(PASSAGE PROVIDED begins)

Stephen John Coates (born July 2, 1950) is a Canadian retired professional ice hockey player. He is currently the radio color commentator for the Philadelphia Flyers on 97.5 The Fanatic, after spending 14 seasons with the Flyers television team.

Coates played five games in the National Hockey League with the Detroit Red Wings during the 1976–77 season. The rest of his career, which lasted from 1973 to 1980, was spent in the minor leagues.

Playing career
Coates' professional hockey career began when he signed with the Philadelphia Flyers in 1973 as a free agent after four seasons with the Michigan Tech Huskies. After playing in four seasons in the Flyers' minor league system, he was dealt to the Detroit Red Wings along with Terry Murray, Bob Ritchie, and Dave Kelly in exchange for Rick Lapointe and Mike Korney during the 1976–77 season. In five games for the Red Wings that season, he scored one goal for his only NHL point. He spent the next three years playing in the Central Hockey League (CHL) and the American Hockey League (AHL) before retiring.

(PASSAGE PROVIDED ends)

TASK PROMPT:
Please answer these questions about the passage on Stephen John Coates:
1. On which radio station does Coates work as the Flyers' color commentator?
2. How many NHL games did he play for the Detroit Red Wings?
3. With which team did he spend four seasons before signing with the Flyers in 1973?

(SUPPLIED MATERIAL begins)

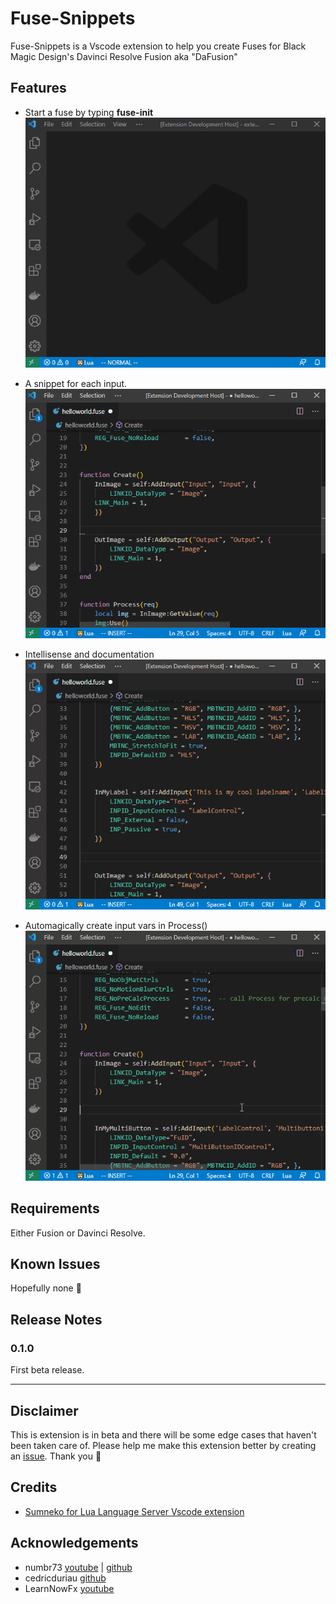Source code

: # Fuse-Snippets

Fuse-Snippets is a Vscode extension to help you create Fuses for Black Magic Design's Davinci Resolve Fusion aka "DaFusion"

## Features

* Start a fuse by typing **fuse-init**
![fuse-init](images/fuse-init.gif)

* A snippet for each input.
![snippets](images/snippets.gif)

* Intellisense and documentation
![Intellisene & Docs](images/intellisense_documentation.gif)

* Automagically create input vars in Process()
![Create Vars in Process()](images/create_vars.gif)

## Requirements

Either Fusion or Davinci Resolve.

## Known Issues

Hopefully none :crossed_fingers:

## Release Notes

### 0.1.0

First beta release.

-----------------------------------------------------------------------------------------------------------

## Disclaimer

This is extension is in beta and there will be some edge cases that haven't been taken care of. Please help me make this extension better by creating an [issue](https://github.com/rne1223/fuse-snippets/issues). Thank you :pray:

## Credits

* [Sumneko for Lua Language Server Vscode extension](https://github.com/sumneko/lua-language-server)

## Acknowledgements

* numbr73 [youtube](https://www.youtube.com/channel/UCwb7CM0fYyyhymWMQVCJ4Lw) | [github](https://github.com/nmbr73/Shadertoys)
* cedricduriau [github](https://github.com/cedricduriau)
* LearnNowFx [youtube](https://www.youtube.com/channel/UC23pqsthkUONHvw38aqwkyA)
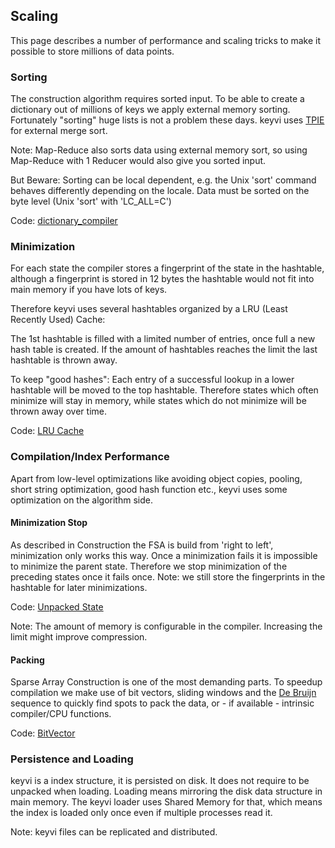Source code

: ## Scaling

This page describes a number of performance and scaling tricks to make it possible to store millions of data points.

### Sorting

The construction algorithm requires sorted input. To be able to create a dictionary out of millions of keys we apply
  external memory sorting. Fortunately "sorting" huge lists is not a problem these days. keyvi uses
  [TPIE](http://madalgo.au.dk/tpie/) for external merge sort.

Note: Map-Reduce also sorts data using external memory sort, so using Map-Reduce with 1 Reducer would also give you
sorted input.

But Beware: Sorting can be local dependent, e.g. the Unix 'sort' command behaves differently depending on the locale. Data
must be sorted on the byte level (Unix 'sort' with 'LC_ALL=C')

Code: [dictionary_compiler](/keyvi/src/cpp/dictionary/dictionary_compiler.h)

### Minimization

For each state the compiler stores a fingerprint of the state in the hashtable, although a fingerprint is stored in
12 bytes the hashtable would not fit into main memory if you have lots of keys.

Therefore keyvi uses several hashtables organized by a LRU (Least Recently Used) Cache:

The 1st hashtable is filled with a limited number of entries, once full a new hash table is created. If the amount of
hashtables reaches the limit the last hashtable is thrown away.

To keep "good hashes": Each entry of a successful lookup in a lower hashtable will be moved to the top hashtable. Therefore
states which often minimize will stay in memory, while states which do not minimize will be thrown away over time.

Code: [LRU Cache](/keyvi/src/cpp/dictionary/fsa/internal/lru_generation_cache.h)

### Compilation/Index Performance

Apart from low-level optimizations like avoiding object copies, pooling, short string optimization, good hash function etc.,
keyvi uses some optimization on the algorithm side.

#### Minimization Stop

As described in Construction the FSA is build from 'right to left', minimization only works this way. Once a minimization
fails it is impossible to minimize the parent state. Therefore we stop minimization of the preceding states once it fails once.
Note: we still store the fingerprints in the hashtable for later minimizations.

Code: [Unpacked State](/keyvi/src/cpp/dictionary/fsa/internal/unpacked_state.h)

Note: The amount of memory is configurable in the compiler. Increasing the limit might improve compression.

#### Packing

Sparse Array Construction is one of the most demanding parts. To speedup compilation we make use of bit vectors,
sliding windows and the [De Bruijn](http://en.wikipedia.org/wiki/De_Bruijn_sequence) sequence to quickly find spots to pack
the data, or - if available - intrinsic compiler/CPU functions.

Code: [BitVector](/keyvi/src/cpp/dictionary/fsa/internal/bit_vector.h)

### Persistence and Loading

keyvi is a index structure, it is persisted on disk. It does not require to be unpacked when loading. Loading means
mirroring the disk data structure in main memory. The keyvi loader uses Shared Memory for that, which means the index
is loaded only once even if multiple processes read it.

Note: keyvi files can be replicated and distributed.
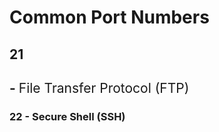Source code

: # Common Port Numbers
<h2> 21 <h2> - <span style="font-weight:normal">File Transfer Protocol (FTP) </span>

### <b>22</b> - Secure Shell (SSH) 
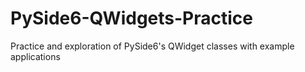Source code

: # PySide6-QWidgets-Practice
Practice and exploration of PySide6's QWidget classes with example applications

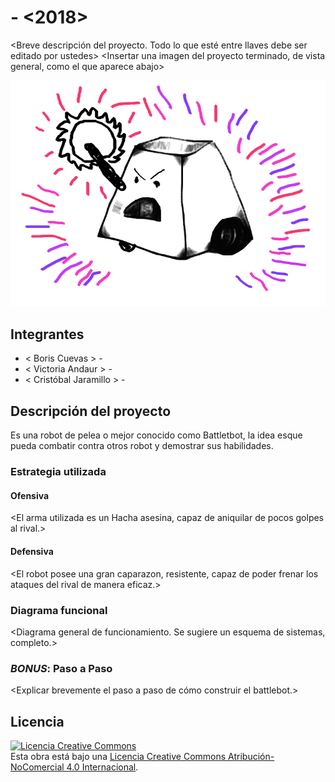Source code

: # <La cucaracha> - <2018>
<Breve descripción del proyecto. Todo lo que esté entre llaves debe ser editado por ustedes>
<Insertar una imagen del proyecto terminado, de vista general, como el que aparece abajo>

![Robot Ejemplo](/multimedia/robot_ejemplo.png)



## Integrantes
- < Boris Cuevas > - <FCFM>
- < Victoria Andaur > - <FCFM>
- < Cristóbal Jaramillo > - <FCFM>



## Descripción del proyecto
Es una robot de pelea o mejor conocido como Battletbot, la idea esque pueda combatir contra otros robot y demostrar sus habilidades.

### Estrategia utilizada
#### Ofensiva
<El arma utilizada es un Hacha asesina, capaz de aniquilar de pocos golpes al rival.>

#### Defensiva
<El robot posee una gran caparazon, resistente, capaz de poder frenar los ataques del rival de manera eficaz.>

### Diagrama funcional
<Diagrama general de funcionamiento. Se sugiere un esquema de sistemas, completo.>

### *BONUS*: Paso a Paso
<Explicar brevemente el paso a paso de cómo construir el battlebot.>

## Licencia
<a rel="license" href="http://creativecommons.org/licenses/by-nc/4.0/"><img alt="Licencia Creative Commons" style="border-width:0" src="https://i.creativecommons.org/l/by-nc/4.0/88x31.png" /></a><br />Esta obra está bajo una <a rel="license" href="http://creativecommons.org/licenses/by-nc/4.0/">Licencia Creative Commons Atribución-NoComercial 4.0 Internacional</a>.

(SUPPLIED MATERIAL ends)

SOLUTION TO THIS EXERCISE:
1. 97.5 The Fanatic
2. Five
3. The Michigan Tech Huskies